Nearly half of British cemeteries will be full in 20 years time
Heather Saul is a digital reporter for The Independent, currently working on the People desk. She has written news and features across a number of topics, paying particular attention to the activities of Isis and events in Iraq, Syria, Iran and Saudi Arabia.
Saturday 28 September 2013
Calls are being made for grave plots to be "re-used" in a bid to tackle the current shortfall in spaces for burying the dead.
Research by the BBC's local radio stations has found that more than nearly half of cemeteries (44 per cent) could be full within the next two decades, with a quarter full within the next decade.
An academic is now calling for a change in legislation to allow graves older than 75 years to be reused, in order to avert a "crisis".
Some local authorities, such as Tandridge district council, said they had already run out of space for new graves. Cannock Chase District Council, according to the data, has just over a year before they run out of land for new graves.
The cost of dying has risen to an average £7,622 - a 7.1 per cent increase on last year, according to a report earlier this month by insurer Sun Life Direct.
The figure, which includes costs such as probate, headstones and flowers as well as the funeral, varies significantly across the regions, with London the most expensive at £9,556. Wales was the least expensive with an average cost of £6,096.
The cost of a funeral has also increased by 5.3 per cent since last year to £3,456, or 80 per cent higher than in 2004.
Burial fees have risen by 69 per cent since 2007 and cremation fees by 51 per cent, according to the report.

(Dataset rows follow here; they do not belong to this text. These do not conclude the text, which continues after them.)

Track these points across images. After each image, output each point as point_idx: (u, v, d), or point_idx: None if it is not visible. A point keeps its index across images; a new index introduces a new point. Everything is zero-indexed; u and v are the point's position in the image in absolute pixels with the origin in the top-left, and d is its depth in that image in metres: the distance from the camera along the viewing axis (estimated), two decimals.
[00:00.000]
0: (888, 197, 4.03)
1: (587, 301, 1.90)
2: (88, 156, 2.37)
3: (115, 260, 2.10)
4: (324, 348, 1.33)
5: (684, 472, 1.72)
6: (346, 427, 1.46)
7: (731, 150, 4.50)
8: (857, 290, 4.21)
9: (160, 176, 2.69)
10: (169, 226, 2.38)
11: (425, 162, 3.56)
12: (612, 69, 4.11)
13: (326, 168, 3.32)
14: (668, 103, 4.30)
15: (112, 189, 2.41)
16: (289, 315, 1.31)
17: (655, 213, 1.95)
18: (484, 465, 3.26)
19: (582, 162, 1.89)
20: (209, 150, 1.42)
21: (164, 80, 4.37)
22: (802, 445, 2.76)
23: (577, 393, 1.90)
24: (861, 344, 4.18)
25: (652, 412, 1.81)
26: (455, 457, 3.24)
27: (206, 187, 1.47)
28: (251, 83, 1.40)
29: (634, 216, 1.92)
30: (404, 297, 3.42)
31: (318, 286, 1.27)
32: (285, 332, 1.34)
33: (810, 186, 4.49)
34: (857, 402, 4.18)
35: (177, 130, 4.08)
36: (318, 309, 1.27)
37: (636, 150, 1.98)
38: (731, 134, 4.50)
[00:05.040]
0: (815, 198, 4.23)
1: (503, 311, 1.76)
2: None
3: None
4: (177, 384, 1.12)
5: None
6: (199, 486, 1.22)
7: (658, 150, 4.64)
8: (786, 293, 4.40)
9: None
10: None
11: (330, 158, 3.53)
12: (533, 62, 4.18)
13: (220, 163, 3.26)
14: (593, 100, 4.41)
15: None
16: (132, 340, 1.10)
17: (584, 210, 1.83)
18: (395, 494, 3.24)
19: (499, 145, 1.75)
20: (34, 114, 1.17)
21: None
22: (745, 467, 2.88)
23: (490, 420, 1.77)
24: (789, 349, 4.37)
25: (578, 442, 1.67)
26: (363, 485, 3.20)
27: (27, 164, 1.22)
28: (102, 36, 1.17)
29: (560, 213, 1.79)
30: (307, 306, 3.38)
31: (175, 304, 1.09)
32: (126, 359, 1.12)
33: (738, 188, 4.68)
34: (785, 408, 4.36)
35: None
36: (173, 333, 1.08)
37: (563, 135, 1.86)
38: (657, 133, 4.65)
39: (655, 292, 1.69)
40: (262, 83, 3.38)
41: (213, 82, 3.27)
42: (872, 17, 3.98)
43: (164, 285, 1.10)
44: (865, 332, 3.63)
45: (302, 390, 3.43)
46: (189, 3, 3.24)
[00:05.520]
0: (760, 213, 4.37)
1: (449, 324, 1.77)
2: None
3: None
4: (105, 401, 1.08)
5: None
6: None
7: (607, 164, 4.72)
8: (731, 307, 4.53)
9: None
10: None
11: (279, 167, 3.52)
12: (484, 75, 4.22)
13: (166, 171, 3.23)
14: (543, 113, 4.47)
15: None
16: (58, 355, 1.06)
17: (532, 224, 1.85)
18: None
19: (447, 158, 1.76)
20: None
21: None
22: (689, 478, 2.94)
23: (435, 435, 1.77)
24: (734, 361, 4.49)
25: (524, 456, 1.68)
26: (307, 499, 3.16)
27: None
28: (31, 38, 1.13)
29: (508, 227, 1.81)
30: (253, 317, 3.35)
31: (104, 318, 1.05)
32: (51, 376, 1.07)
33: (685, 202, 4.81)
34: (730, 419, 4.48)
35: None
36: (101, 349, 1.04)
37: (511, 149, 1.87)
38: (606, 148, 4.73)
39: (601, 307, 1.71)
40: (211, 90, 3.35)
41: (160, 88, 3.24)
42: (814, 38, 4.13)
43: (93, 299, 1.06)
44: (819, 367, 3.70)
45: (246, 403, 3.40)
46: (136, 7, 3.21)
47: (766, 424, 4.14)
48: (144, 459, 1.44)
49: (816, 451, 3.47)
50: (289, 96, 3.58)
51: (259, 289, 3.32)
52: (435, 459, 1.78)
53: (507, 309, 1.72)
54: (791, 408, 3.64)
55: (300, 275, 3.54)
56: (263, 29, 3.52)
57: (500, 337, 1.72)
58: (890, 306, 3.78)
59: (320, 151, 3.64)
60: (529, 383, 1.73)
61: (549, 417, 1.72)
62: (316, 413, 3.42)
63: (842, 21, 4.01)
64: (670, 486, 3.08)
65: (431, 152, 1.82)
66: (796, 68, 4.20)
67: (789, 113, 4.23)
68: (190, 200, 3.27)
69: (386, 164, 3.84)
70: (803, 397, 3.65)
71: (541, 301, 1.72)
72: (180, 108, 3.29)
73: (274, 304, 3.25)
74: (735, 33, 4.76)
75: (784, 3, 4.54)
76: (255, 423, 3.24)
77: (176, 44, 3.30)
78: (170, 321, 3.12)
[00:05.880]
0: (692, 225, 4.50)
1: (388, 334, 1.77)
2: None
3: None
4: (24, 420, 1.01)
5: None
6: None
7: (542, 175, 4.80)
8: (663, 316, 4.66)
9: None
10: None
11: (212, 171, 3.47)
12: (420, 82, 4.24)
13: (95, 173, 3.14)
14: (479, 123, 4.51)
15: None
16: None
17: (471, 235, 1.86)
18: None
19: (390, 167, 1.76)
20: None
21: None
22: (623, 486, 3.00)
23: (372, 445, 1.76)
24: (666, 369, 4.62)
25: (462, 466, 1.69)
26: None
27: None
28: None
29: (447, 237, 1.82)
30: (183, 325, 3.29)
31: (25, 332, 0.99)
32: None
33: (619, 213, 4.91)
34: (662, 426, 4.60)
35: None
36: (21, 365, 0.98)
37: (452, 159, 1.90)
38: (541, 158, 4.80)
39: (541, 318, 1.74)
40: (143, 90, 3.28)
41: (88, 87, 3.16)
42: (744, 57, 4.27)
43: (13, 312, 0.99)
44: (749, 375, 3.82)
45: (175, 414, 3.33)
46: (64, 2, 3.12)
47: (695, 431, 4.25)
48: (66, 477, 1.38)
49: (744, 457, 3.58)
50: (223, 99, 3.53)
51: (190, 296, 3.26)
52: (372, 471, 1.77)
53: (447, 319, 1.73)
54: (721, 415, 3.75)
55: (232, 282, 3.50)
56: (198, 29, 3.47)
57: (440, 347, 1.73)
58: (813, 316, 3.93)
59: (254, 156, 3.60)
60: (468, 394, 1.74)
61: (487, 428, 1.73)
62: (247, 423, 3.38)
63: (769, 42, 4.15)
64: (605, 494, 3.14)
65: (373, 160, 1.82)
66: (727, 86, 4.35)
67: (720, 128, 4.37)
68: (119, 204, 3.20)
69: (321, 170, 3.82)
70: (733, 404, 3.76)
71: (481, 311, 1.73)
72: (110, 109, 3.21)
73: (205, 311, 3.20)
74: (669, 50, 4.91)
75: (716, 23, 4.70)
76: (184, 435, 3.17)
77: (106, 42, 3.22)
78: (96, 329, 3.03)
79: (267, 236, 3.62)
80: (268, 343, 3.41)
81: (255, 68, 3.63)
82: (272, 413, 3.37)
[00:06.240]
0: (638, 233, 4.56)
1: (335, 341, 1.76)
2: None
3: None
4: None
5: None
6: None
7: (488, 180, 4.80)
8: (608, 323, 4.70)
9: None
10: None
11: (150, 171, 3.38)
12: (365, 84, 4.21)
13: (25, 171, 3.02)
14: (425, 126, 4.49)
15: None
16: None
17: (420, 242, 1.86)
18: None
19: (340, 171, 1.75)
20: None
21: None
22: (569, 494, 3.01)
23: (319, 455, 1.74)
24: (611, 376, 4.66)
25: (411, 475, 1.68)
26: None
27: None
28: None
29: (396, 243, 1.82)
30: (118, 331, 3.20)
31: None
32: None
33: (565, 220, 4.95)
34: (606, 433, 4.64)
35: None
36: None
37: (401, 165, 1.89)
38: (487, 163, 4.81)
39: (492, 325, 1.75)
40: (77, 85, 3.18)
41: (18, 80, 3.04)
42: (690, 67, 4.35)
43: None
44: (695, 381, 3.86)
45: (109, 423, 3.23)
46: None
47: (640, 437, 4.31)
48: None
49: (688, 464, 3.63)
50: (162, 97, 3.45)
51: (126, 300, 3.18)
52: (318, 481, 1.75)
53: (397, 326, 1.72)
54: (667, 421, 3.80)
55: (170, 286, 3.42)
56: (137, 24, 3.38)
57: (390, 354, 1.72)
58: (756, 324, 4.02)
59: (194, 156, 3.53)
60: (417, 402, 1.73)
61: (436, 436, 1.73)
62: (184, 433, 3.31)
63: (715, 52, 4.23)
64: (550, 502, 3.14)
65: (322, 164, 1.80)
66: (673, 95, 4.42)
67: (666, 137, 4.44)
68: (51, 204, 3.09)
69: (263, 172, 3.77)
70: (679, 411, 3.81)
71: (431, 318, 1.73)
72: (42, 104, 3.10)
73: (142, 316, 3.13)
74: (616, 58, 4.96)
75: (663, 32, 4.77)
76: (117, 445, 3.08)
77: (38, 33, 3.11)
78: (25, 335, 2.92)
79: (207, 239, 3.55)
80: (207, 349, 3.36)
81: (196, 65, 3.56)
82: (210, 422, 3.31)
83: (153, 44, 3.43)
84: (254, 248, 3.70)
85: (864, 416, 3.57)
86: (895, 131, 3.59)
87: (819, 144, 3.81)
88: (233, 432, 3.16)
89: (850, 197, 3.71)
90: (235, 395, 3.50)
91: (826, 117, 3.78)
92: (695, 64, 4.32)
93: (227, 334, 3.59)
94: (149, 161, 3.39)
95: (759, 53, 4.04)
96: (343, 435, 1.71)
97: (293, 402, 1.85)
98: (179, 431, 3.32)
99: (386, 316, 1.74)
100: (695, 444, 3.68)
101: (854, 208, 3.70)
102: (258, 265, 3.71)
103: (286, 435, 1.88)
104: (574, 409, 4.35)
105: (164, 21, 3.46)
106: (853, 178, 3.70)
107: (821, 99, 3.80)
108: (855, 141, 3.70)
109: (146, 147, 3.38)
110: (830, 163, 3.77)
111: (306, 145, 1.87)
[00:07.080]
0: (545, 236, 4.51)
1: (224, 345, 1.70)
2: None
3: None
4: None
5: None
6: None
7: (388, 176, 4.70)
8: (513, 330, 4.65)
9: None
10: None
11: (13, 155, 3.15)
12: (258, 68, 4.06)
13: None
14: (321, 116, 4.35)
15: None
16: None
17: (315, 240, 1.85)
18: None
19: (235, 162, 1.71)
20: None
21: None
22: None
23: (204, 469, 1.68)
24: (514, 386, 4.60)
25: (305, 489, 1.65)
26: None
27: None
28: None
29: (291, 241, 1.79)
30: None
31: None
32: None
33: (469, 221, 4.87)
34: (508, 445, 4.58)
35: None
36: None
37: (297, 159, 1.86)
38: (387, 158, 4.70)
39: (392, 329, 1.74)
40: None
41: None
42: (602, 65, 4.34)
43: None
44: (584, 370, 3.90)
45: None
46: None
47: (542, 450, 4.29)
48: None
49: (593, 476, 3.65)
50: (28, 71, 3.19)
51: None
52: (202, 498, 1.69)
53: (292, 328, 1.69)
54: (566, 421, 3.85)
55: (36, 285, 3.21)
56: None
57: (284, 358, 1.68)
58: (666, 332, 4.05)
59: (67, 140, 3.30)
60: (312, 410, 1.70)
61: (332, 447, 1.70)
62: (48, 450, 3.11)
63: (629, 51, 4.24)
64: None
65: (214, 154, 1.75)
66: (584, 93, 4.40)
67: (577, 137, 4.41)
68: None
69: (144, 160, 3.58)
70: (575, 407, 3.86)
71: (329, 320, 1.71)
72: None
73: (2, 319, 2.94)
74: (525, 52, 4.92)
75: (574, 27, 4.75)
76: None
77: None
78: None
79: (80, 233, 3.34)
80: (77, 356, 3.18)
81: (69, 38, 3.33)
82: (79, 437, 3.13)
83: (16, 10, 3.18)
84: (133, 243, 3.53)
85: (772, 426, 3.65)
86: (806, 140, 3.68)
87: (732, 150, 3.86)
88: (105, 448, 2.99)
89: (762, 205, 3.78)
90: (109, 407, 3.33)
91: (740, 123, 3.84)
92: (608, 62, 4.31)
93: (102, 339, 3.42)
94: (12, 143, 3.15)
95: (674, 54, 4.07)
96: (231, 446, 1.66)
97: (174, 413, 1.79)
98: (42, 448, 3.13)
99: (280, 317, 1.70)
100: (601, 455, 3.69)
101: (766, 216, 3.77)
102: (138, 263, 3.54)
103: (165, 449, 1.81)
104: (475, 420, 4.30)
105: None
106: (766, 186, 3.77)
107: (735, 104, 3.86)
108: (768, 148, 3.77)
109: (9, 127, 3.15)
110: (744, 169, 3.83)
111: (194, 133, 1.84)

The average burial now costs £3,914 and cremation £2,998.
Dr Julie Rugg, of the University of York's cemetery research unit said the survey highlighted how "desperate" the situation was across the country.
Speaking to the BBC, she said: “It's not just a London or a big town problem. Even small parish councils are wondering how they are going to cope when land runs out,” she said.
"We spend a lot of time thinking that's a problem, something we don't want - it brings money back into our cemeteries, it brings people back into our cemeteries," she told BBC Breakfast.
"Cemeteries become vibrant places then, where you can meet people, not these places that are a little bit abandoned, a little bit sad and lonely and neglected.
"When you go on to the continent, cemeteries are often full of people. That is not a bad thing."
“I don't know how much more evidence there needs to be on the table before the Ministry of Justice appreciates that this is a crisis.”
The Ministry of Justice said the case "was under constant review".